The event that divides time
The crucifixion and resurrection of Jesus are not fringe claims; they are among the best-attested events of the ancient world. To deny them, you must deny the very standards by which we know anything about antiquity.
Consider this: we accept the Gallic Wars largely on Caesar’s own word, preserved in far fewer manuscripts and centuries later than the New Testament documents. We accept the existence of Alexander the Great on fragmentary sources written hundreds of years after his death. No serious historian calls these into question. Yet the New Testament stands with thousands of manuscripts, some within decades of the events, alongside corroborating testimony from hostile witnesses and secular sources.

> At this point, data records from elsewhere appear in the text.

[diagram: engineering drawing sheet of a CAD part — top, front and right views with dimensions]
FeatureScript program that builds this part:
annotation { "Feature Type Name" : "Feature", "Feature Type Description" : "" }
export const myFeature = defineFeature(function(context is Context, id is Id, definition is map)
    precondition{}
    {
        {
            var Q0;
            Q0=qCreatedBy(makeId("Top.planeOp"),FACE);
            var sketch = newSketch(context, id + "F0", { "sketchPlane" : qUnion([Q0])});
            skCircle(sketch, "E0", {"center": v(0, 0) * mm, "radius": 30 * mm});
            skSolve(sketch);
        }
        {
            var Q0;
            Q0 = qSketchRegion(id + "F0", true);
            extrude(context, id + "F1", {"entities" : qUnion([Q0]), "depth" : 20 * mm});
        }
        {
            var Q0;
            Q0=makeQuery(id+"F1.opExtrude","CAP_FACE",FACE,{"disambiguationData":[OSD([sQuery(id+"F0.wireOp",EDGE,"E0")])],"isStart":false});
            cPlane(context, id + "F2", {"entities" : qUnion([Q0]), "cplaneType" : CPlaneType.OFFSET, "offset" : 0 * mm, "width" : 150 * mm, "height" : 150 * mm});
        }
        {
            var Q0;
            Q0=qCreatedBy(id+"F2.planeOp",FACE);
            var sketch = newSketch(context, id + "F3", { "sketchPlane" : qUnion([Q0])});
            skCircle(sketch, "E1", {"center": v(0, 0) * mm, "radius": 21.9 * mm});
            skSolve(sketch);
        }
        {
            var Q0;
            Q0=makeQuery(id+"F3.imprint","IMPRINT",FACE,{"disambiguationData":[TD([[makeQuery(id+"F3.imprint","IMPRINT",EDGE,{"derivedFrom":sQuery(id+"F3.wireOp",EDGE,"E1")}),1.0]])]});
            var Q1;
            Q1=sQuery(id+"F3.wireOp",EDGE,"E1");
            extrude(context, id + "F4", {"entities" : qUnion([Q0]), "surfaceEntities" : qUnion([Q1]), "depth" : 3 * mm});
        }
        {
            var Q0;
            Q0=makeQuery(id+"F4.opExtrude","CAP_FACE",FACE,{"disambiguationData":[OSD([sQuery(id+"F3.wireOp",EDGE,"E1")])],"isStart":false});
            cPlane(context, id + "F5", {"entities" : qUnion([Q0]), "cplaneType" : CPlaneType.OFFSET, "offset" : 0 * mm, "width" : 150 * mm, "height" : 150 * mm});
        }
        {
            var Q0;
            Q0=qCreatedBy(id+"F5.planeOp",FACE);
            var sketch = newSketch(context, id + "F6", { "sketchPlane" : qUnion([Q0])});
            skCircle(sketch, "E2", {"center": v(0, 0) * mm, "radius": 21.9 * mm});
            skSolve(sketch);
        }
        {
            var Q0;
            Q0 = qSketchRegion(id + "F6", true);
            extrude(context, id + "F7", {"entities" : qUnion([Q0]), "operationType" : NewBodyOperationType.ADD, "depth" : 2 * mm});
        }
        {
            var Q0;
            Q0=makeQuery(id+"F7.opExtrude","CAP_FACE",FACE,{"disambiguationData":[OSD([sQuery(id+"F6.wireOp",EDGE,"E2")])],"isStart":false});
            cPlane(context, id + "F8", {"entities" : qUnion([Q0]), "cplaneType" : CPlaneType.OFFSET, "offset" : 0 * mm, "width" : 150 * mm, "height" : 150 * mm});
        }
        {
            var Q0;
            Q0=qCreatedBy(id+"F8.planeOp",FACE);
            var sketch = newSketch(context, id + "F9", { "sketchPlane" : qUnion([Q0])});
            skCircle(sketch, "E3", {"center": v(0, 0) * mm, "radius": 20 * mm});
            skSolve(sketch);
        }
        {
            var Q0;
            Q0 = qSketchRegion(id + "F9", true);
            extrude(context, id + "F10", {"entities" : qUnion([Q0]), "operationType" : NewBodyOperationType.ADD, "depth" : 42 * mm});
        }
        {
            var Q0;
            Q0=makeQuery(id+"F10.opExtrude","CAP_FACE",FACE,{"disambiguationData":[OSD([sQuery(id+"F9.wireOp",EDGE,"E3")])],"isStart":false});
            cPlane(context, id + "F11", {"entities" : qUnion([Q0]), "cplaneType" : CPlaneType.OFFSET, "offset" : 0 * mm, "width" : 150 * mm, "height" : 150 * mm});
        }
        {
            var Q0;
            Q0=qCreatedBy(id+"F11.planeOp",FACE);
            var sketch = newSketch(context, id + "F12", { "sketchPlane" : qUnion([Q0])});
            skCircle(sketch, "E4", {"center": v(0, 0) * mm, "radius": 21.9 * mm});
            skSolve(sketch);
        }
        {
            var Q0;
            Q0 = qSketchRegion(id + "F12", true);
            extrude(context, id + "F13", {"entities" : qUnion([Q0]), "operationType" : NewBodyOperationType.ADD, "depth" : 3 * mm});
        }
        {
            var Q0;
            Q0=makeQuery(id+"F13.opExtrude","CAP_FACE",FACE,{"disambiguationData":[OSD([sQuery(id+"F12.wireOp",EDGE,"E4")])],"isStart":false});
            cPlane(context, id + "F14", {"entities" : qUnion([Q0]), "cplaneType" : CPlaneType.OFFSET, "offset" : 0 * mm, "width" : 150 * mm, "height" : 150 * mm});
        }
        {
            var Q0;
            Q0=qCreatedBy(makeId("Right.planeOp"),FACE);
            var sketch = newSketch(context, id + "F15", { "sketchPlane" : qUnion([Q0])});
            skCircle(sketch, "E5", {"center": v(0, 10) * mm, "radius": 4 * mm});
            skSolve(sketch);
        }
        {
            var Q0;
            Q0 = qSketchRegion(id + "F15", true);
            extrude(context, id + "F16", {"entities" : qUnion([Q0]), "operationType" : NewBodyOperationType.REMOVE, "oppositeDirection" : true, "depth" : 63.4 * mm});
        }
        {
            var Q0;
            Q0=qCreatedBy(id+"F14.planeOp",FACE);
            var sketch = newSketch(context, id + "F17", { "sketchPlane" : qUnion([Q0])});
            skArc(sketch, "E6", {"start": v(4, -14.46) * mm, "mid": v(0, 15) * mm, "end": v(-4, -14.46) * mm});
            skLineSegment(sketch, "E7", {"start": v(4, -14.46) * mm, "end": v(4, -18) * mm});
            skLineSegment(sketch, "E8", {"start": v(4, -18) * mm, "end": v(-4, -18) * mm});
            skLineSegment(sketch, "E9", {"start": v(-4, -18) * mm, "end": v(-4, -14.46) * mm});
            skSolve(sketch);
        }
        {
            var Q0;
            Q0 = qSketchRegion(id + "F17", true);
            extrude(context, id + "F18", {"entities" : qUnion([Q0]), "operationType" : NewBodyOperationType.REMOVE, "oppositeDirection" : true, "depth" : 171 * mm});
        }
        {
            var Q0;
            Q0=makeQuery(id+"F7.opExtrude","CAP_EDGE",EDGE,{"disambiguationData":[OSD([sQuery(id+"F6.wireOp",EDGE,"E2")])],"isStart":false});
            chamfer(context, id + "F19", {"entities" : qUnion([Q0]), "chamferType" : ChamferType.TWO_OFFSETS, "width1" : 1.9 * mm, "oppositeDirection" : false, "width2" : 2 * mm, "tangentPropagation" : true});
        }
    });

The crucifixion is virtually undisputed by historians. Tacitus confirms it. Josephus references it. Even the Talmud acknowledges it. The resurrection is harder for skeptics to swallow, yet the evidence is weighty: the empty tomb, the explosion of eyewitness testimony, the radical transformation of the disciples, and the birth of the church in the very city where Jesus was killed. If the body remained in the grave, Christianity never gets off the ground.
To dismiss these accounts requires a double standard. If we applied the same skepticism to every other event of antiquity, history itself would dissolve. The resurrection is not less credible than other ancient claims; it is more credible. Which leaves us with a simple challenge: if you trust ancient history at all, you must face the reality that Jesus Christ really did rise.